A group of Sri Lankans who have opened Letters of Credit (LCs) for new vehicles is appealing to the government to exempt them from the new high tax regime.
They say the LCs was opened before the new taxes were announced on March 31, and the vehicles are already en-route to Sri Lanka from abroad. In a letter to this newspaper, they say it is unfair and unjust to increase the tax on already ordered vehicles and point out to contradictions in the policy.

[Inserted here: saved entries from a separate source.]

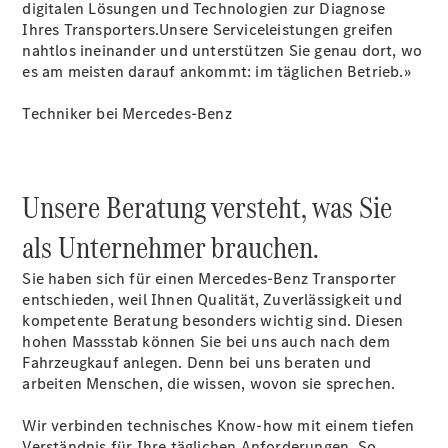
digitalen Lösungen und Technologien zur Diagnose
Mobilitätslösungen
Ihres Transporters.Unsere Serviceleistungen greifen
Intelligente
nahtlos ineinander und unterstützen Sie genau dort, wo
Fahrzeugsteuerung
es am meisten darauf ankommt: im täglichen Betrieb.»
Garantie
und
Techniker bei Mercedes-Benz
Original-
Teile
Mercedes-
Benz
Unsere Beratung versteht, was Sie
QualityService
Digitale
als Unternehmer brauchen.
Extras
Sie haben sich für einen Mercedes-Benz Transporter
Servicetermin
entschieden, weil Ihnen Qualität, Zuverlässigkeit und
buchen
kompetente Beratung besonders wichtig sind. Diesen
hohen Massstab können Sie bei uns auch nach dem
Fahrzeugkauf anlegen. Denn bei uns beraten und
arbeiten Menschen, die wissen, wovon sie sprechen.
Wir verbinden technisches Know-how mit einem tiefen
Verständnis für Ihre täglichen Anforderungen. So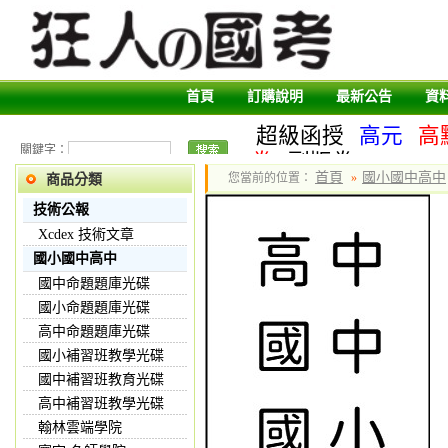
首頁
訂購說明
最新公告
資
超級函授
高元
高
關鍵字：
卷
副版卷
首頁
國小國中高中
您當前的位置：
»
商品分類
技術公報
Xcdex 技術文章
國小國中高中
國中命題題庫光碟
國小命題題庫光碟
高中命題題庫光碟
國小補習班教學光碟
國中補習班教育光碟
高中補習班教學光碟
翰林雲端學院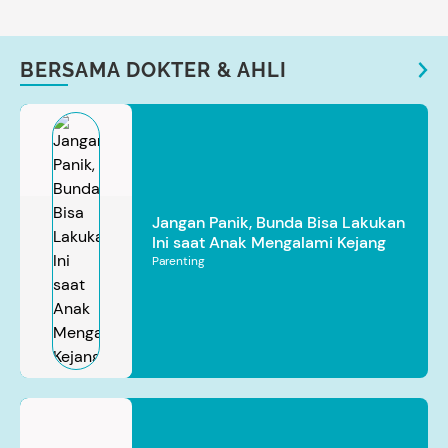
BERSAMA DOKTER & AHLI
Jangan Panik, Bunda Bisa Lakukan
Ini saat Anak Mengalami Kejang
Parenting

For example, they said the objectives of the increased vehicle taxes are to cut import expenditure of imports, reduce the trade gap and reduce traffic congestion (by lesser vehicles on the roads).
On all these objectives, enforcing increasing taxes on ordered vehicles won’t change the statuesque.
They said most of them are unable to pay the new tax rate and won’t be able to obtain a refund. “The foreign exchange has already gone out and cannot be stopped,” the letter said.
If the vehicles are not cleared within 21 days of arrival, they will be auctioned by the Colombo Port or Customs at a much lesser value than the market price and anyway get on the roads.
“Thus increasing taxes on this category of imports doesn’t fulfill the objective of reducing traffic congestion unless the vehicles are not driven on the roads,” the letter said.
It said 95% of those who have imported vehicles from Japan or any other country have obtained credit facilities from finance companies which fit within their repayment capacity. “Please remember that these people also work towards developing their motherland though they don’t get a permit to import a vehicle as some privileged persons do,” it said.